Getting rid of the mites is a ‘hell of a job’, confirms Ernst, because the medication is hard on the body as well. ‘The pills are bad for your liver and the lotion is bad for your skin. After two months of treatment my skin is all fucked up.’
The lotion caused itching and blotches for him as well, making him really insecure. ‘I kept looking at my wrists and wondering if it was from the scabies or from the lotion, even when I knew it was the latter.’
Dirty
Tijmen, who couldn’t get rid of the bugs after two months, finally ended up at a dermatologist after his GP no longer knew how to help him. ‘I must have put the lotion on upwards of twenty times’, he says.
Just like Ernst, Tijmen got the bugs from someone he’d slept with. Since he initially was just itchy, he didn’t think it was scabies, until he noticed the pimples on his skin. ‘That’s when I knew. It’s really hard to get rid of.’
He mainly hated having to tell other people about the infestation, since everyone you come into skin-on-skin contact with for at least fifteen minutes can get it: not just sexual partners, but roommates as well. That means they have to take measures as well, including using the lotion and putting their clothes and bedding in garbage bags.

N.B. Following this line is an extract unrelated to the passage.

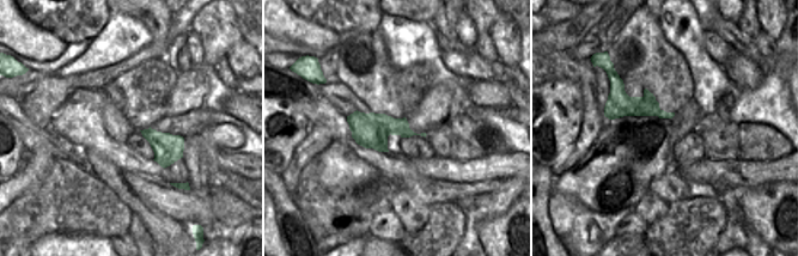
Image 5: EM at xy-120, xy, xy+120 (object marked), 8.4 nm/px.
act=separate pic=4 on=(440, 109) width_nm=300 part_leaving=4:(396, 137), (440, 113), (444, 100), (458, 106) found='a second cell is stuck on'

‘It just felt like I was telling them something very personal and dirty about myself’, he says. Tijmen’s roommates made sure to use the lotion as a precaution. ‘They had to, because I really wanted to get rid of it.’
Ernst also felt uncomfortable divulging his affliction. Fortunately, he didn’t have to talk to too many people, but still. ‘I was worried people would start gossiping. What were they saying about me?’
Epidemic
The students are happy Contractus and the GPs set up a campaign, since there are still too many unknowns when it comes to treating scabies. ‘Treatment needs to be quicker. You don’t immediately get referred to someone who knows all about and can help you out with the process’, says Ernst.
That shit made me paranoid
‘We should all just be scabies-free. It’s the only way to get rid of it in the city’, says Tijmen.
Maarten thinks the campaign should have been started sooner. ‘It’s an epidemic, plain and simple, and there wasn’t a single agency that warned us to watch out for it.’
Precaution
Fortunately, Ernst and Maarten are both scabies-free. Maarten even uses the lotion as a precaution these days. ‘Whenever a roommate or someone else tells me they have it, I start lathering it on. That shit made me paranoid.’
He even avoids sitting on fabric-covered chairs or sofas. ‘I’d rather stand. People might say they don’t have it, but you never know. I’d rather a truck drive over my foot than get scabies again.’
Tijmen has to hang on for a little bit longer. ‘I got it again last weekend. It’s back to the lotion for me tonight. It just won’t leave me alone.’
Stop scabies!
Are your hands, groin, or feet covered in burrows and is the skin flaking off? Are you itchy? It might be scabies, so you’d best get to your GP. You have to treat yourself, as well as your sexual partner or your roommates. This is what you have to do:
- Make sure to really clean your room, especially your couch, fabric-covered chairs, and carpets. Put on disposable gloves and get three days’ worth of clean clothes.
- Put all the clothes you’ve worn, your bedding, and your used towels in a garbage bag and wash it at 60 degrees Celsius. Anything you can’t watch, such as slippers or stuffed animals, you put in a closed garbage bag for at least three days.
- Shower using water and soap and keep your towel and washcloth separate from the rest of your things. Cut your nails and put permethrin lotion on your entire body, from your jaw to your foot soles. Make sure it gets in under your nails, as well. Let the lotion absorb for twelve hours. Re-apply the lotion whenever you wash or wipe a body part, such as your hands, buttocks, and genitals.
- Day 2: Wash your bedding and nightwear at 60 degrees Celsius (wear gloves while doing laundry. Shower using water and soap, put on clean clothes and flip your mattress before making your bed. Repeat after a week.